肉・魚の臭みを取り、味を染み込みやすくしたり味に深みを与えたり、料理に様々な効果をもたらす「料理酒」は、私たち日本人の食卓には欠かせない調味料です。しかし、いざ使うときに、うっかり切らしてしまうことも多いのではないでしょうか?

そんなときは、他の類似した調味料で一時的に代用することができます。ここでは料理酒がないときに、他の調味料で代用する方法をご紹介します。

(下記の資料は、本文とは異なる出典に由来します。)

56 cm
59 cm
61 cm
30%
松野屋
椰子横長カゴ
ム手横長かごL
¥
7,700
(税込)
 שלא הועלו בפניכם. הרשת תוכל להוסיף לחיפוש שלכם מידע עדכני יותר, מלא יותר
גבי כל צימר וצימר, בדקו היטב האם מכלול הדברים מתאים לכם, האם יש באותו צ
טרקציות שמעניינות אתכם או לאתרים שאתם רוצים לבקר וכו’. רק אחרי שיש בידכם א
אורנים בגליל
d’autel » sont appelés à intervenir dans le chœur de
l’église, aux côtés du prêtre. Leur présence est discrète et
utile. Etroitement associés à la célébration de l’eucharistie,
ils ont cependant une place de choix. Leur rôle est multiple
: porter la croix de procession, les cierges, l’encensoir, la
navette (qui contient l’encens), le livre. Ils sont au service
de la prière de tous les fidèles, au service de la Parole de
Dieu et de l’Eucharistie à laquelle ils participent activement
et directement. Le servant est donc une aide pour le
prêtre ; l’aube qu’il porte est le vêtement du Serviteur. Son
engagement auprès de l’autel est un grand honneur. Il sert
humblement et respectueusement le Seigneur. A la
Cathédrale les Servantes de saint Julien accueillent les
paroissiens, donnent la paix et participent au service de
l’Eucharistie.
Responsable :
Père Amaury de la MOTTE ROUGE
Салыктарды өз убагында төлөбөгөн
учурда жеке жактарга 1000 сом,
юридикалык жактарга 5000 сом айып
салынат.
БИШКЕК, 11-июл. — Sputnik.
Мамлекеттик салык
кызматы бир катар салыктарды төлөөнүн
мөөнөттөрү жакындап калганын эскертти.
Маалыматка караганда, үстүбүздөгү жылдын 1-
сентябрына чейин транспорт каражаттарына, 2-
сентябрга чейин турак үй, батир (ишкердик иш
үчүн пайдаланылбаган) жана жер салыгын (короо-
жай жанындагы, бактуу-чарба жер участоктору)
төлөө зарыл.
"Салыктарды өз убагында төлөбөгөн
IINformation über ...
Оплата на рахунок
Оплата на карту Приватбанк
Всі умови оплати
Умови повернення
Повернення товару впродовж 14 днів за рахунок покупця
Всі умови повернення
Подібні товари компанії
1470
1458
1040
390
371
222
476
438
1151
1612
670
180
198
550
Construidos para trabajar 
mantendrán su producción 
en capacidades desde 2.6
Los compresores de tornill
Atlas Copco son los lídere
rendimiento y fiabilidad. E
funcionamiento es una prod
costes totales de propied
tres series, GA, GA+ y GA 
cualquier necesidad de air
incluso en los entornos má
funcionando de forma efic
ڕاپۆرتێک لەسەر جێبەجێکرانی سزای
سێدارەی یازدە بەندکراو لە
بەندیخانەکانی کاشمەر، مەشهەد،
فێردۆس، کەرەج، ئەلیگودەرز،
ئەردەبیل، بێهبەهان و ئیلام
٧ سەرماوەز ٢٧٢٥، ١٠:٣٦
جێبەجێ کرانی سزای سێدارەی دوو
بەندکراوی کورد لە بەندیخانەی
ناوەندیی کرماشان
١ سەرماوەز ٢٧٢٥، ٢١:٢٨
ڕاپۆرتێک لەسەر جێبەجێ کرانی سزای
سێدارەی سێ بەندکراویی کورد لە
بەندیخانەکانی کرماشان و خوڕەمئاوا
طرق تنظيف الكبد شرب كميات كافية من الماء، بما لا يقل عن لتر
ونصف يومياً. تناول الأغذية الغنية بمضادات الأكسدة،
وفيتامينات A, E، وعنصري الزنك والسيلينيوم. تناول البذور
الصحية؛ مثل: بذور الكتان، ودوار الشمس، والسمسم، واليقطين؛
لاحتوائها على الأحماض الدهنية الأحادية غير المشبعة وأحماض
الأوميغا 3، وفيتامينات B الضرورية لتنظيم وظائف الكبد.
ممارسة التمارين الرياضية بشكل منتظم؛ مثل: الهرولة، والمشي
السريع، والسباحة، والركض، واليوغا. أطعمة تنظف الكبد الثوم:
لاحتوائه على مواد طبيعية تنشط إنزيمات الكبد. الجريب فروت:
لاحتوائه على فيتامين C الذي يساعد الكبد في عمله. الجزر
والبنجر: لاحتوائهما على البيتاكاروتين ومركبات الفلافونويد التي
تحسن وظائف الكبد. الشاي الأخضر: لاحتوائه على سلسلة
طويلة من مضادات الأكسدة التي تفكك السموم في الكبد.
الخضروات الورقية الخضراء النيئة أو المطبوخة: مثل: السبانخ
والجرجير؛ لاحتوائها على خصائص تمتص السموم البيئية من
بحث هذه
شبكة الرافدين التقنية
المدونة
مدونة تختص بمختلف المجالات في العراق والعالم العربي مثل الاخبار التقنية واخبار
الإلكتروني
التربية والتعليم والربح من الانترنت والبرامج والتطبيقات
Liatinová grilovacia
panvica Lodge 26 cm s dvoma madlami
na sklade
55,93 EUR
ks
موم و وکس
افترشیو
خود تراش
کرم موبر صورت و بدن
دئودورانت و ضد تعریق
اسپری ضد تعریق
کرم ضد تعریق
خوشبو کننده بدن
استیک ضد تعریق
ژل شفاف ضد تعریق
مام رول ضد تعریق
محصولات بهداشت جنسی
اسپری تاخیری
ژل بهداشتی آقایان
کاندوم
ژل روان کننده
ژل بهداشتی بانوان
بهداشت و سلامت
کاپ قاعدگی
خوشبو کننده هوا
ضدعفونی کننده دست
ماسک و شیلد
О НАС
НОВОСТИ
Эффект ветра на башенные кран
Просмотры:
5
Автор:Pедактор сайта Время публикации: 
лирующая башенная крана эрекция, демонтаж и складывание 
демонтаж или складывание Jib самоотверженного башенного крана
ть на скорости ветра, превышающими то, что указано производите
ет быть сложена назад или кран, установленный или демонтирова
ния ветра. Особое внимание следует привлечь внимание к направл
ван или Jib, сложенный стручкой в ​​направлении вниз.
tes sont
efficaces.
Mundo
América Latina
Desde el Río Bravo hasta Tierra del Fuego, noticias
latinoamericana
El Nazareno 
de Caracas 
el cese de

料理酒がないときの代用調味料・日本酒に味わいをプラス!

料理酒は米・米麹を発酵させ、糖類・醸造アルコール・食塩・酸味料・旨味成分などを添加することで作られた調味料です。料理酒のアルコール度数は14%ほどで、食塩などを添加する前は日本酒と似ているので、日本酒に甘味料や食塩をプラスすることで代用することができます。

しかし日本酒との違いは添加する成分以外にも、好適米を使っているか否かや、米の精米度によっても違いますので、単純に味を加えれば良いわけではありません。料理酒には日本酒にはない雑味や、旨味成分であるアミノ酸が多く含まれており、日本酒には料理酒にはない香り高さがあります。できるだけ料理酒を用いた味わいに近づけるためには、以下の点に気を付けて代用してみてください。

  • 香りを飛ばすため、料理酒より早いタイミングで日本酒を加える。
  • 甘口の日本酒を利用する。
  • 味を補うため、塩・砂糖を増やす。
  • 風味やコク深さを補うため、濃いめの出汁を使う。

また、料理酒に含まれる塩には利水作用があるため、早いタイミングで料理酒を加えてしまうと硬くなるというデメリットがあります。しかし日本酒には塩が含まれていないので、うまく風味を加えることができれば、料理酒よりふっくら柔らかく仕上げることができます。せひ利用してみてください。

料理酒がないときの代用調味料・本みりんに塩をプラスする!

料理に上品な甘味や深いコクと旨味を与え、煮崩れにくく艶やかに仕上げる本みりんは、料理酒と非常によく似た特徴を持つ調味料です。本みりんは、もち米・米麹・醸造アルコール・糖類などで作られるので、原材料もアルコール度数も大きな違いはありません。

そんな料理酒と本みりんの違いは、塩が含まれているか否かや、甘味・旨味の強さにあります。糖化熟成により作られる本みりんのほうが甘味や旨味が強く、料理酒には2%程度の塩分が含まれているため、塩味が強いと感じられると思います。そのため調味の際は、以下の点に気を付けて代用しましょう。

  • 料理に加える砂糖などの甘味料の量を減らす。
  • 料理全体の塩味を増やす。
  • 料理酒を使う分量より本みりんの量を少なくし、日本酒をプラスする。

またみりんには、本みりんとみりん風調味料がありますが、みりん風調味料にはアルコールがほとんど含まれていないので、料理酒の代用には不向きです。料理酒もみりんもなく、みりん風調味料があるときは、みりん風調味料と日本酒を合わせて使いましょう。

調味料をアレンジして料理酒風に!

他にも料理酒の代用候補としては白ワインがありますが、料理酒に比べ白ワインは酸味が強いため、本みりんや日本酒に比べると代用としては劣ります。また赤ワインでは色がついてしまいますし、酸味だけでなく渋味も強くなるため、代用できる料理はかなり限られることとなるでしょう。焼酎は料理酒よりアルコール度数が高いことや旨味が少ないこと、乙類の焼酎には特有の香りがあるため、料理酒の代用には不向きです。

このように料理酒がないときに代用できる調味料は限られています。料理酒は開戦後、冷蔵庫で約半年ほど保存可能なので、時々残量をチェックし買い置きをしましょう。